Santosh Choubey is an Indian social entrepreneur and educationalist. He founded the All India Society for Electronics and Computer Technology (AISECT) in 1985. He is chairman of AISECT and chancellor of the AISECT group of universities (AGU) along with being involved in various literary and cultural activities to promote Indian Hindi literature and art.

Early life and education
Born in 1955 in Khandwa, Madhya Pradesh, Santosh Choubey did his schooling from Govt. School Khandwa and completed his education with a bachelor's degree in electronics and telecommunication Engineering from Maulana Azad National Institute of Technology (NIT, Bhopal). Consequently, he also got selected into the Indian Engineering Services (1976) and the Indian Civil Services (1981). He made the decision of forgoing the civil services and pursuing his interest in the areas of Science and Technology and joined Bharat Electronics Limited (New Delhi). Later on, he worked with IDBI as a consultant in Bhopal.

Career
He founded All India Society for Electronics and Computer Technology (AISECT) in 1985. The organisation became a registered society in 1997. AISECT group operates in 28 states and 4 Union Territories. AISECT is involved in various sectors including education, skill development, financial inclusion, CSR implementation, universities, online service provider etc. Over the years under the direct supervision of Choubey, AISECT has established a network of 23,000+ service delivery centres across the country. These end mile service delivery centres provide most of the services of AISECT group in rural and semi-urban areas creating thousands of entrepreneurs and serving millions of citizens of the country.

PROVIDED DATA:
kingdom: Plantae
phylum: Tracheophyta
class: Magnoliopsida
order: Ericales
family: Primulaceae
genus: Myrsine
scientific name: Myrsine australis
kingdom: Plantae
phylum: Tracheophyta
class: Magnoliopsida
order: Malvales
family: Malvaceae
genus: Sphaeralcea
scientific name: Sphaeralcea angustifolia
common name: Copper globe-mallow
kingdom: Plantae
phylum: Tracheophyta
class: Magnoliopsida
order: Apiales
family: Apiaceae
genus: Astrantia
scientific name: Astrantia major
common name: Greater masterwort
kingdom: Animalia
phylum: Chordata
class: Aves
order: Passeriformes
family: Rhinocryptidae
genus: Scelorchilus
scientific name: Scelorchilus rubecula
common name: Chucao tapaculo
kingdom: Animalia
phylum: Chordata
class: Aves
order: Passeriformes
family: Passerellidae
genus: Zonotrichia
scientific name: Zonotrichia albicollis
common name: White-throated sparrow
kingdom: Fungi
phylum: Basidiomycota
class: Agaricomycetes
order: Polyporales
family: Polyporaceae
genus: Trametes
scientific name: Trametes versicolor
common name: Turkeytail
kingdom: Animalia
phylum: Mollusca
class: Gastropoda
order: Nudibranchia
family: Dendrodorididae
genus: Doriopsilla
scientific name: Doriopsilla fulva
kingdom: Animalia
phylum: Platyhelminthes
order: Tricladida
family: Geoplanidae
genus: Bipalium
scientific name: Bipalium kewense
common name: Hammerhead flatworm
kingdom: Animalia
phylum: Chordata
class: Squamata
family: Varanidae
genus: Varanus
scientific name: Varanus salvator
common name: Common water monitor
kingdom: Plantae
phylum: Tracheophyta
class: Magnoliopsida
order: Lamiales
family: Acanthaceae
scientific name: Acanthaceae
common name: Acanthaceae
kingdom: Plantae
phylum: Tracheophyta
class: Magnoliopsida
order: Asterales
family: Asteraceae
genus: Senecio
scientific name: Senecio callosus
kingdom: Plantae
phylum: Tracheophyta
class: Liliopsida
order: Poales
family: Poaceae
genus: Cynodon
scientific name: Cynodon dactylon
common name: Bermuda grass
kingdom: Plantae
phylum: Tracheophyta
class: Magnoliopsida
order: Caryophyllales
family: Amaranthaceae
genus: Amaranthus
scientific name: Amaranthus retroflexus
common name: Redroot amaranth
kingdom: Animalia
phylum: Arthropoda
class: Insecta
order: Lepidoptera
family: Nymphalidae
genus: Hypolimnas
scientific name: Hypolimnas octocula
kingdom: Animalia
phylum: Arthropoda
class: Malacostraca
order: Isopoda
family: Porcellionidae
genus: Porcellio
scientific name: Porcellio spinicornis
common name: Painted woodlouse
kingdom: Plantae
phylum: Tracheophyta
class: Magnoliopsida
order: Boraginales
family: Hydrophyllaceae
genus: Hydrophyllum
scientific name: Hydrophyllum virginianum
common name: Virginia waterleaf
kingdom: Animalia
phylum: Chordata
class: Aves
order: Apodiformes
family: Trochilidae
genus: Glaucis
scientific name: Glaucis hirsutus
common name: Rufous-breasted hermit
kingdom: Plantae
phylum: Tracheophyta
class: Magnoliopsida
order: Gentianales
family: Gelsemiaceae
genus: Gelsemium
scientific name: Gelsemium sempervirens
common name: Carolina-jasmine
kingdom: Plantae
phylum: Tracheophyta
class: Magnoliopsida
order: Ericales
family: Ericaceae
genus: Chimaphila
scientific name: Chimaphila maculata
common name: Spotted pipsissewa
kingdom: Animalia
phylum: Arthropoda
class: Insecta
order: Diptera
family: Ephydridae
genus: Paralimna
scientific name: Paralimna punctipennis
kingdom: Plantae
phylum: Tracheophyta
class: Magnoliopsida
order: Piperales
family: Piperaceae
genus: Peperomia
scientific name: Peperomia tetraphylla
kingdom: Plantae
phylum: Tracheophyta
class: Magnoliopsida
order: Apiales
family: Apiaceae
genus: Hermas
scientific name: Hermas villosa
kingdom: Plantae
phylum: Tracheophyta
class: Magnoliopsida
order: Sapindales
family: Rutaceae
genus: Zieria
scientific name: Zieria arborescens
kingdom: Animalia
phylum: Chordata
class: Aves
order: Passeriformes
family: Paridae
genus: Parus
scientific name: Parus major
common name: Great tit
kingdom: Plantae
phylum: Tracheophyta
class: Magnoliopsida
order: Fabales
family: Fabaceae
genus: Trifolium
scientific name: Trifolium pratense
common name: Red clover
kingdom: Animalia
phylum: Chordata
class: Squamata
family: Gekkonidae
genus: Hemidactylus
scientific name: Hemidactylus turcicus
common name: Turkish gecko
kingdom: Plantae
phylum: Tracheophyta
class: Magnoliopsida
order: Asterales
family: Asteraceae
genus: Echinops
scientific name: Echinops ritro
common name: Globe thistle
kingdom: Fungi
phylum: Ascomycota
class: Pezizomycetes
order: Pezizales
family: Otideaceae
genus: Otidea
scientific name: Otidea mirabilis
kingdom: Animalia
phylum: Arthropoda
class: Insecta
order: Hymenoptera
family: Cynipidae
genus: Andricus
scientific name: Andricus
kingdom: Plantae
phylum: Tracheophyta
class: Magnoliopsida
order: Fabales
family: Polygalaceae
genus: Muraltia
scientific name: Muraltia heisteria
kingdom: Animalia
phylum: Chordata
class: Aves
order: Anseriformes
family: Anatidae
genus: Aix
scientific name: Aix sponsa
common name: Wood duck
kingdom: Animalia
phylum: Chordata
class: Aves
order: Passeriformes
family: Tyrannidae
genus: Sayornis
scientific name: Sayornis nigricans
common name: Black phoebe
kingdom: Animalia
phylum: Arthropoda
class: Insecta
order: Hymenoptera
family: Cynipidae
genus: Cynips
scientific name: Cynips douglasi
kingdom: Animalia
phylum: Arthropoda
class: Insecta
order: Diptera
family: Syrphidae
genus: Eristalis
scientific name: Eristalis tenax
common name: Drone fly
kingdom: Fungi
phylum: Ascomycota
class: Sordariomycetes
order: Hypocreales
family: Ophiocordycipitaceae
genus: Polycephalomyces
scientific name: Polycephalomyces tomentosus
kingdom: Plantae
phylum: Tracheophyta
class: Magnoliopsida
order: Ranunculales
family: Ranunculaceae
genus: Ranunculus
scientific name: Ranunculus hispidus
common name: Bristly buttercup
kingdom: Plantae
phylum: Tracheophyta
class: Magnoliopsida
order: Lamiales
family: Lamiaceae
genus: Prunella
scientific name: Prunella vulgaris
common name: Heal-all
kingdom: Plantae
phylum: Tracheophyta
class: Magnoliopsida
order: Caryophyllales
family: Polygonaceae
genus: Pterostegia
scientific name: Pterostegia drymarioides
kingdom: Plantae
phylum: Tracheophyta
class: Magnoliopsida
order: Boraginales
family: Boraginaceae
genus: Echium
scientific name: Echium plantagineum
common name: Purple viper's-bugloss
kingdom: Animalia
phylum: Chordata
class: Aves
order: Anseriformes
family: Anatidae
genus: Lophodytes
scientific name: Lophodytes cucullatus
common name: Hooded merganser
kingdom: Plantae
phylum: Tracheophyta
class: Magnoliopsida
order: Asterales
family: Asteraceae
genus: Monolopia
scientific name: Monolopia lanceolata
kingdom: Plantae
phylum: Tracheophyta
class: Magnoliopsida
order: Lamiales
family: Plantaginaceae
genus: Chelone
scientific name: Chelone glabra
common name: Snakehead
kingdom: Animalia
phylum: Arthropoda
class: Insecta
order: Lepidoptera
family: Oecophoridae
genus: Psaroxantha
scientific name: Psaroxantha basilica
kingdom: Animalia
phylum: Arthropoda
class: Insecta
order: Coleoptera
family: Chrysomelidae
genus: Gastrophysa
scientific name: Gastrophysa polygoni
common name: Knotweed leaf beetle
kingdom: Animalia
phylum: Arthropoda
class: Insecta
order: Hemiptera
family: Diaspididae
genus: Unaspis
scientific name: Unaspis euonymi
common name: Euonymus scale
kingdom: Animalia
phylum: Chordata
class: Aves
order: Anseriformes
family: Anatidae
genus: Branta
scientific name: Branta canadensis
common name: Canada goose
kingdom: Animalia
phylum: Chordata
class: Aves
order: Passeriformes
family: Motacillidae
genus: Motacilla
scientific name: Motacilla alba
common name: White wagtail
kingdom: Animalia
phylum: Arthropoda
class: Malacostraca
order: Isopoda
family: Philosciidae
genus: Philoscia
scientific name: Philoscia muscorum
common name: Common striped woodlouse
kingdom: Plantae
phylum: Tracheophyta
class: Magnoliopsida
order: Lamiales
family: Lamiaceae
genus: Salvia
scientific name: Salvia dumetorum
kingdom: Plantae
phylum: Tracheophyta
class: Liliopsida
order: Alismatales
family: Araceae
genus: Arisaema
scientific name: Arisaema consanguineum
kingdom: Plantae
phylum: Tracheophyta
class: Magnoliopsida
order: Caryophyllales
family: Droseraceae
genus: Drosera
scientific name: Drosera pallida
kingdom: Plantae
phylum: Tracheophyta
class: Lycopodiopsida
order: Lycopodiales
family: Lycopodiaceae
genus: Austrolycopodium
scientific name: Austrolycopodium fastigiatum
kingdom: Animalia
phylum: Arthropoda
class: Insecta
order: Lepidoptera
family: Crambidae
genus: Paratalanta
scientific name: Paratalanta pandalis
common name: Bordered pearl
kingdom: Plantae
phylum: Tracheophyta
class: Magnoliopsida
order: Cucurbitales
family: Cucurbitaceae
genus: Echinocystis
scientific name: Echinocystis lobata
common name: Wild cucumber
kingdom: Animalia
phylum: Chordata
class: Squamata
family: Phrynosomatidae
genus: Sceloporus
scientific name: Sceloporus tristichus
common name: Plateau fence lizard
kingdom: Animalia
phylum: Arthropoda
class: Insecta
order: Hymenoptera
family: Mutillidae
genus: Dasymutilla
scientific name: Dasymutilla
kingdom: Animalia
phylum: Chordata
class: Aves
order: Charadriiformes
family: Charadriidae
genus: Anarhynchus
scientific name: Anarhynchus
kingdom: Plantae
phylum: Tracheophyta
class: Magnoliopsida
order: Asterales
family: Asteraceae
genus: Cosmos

EXERCISES:
[1] In the biography of Santosh Choubey, write out the stretch from "Early life and" through "consultant in Bhopal.".
[2] Extend the biography of Santosh Choubey past its final sentence.
The items are separate material, apart from the biography of Santosh Choubey.

EXPECTED RESPONSES:
[1]
Early life and education
Born in 1955 in Khandwa, Madhya Pradesh, Santosh Choubey did his schooling from Govt. School Khandwa and completed his education with a bachelor's degree in electronics and telecommunication Engineering from Maulana Azad National Institute of Technology (NIT, Bhopal). Consequently, he also got selected into the Indian Engineering Services (1976) and the Indian Civil Services (1981). He made the decision of forgoing the civil services and pursuing his interest in the areas of Science and Technology and joined Bharat Electronics Limited (New Delhi). Later on, he worked with IDBI as a consultant in Bhopal.

[2]
AISECT initiatives
AISECT organized the AISECT Women Achievers Summit 2016 on the occasion of International Women’s Day, focussing on women’s entrepreneurship. According to Choubey, the organization has always encouraged women to be a part of the professional world and has actively supported women’s entrepreneurship ever since its launch three years ago. A large number of women entrepreneurs are a part of AISECT and are operating their centres successfully. Women constitute around 50 percent of the workforce at AISECT. AISECT plans to continue to empower women in the future. During the concluding session of the summit, film actress and theatre artist Tisca Chopra and Jayshree Kiyawat (director, National Rural Health Mission) felicitated some of the most successful women entrepreneurs of AISECT as well as prominent women achievers of Bhopal for their distinguished work.

AISECT Group of Universities
Choubey has established a number of educational institutions and universities mostly in rural areas. The first AISECT group of universities was established in 2006 at a village named Kota in the Bilaspur district of Naxal affected Chhattisgarh state. Named after the C V Raman the Dr. C.V. Raman University is the first private university in central India. The university has more than 10,000 on-campus students studying in various streams. AISECT established four more universities in Madhya Pradesh, Bihar and Jharkhand named as Rabindranath Tagore University-Bhopal, Dr. C.V. Raman University, Bihar, AISECT University, Jharkhand and Dr. C.V. Raman University, Khandwa.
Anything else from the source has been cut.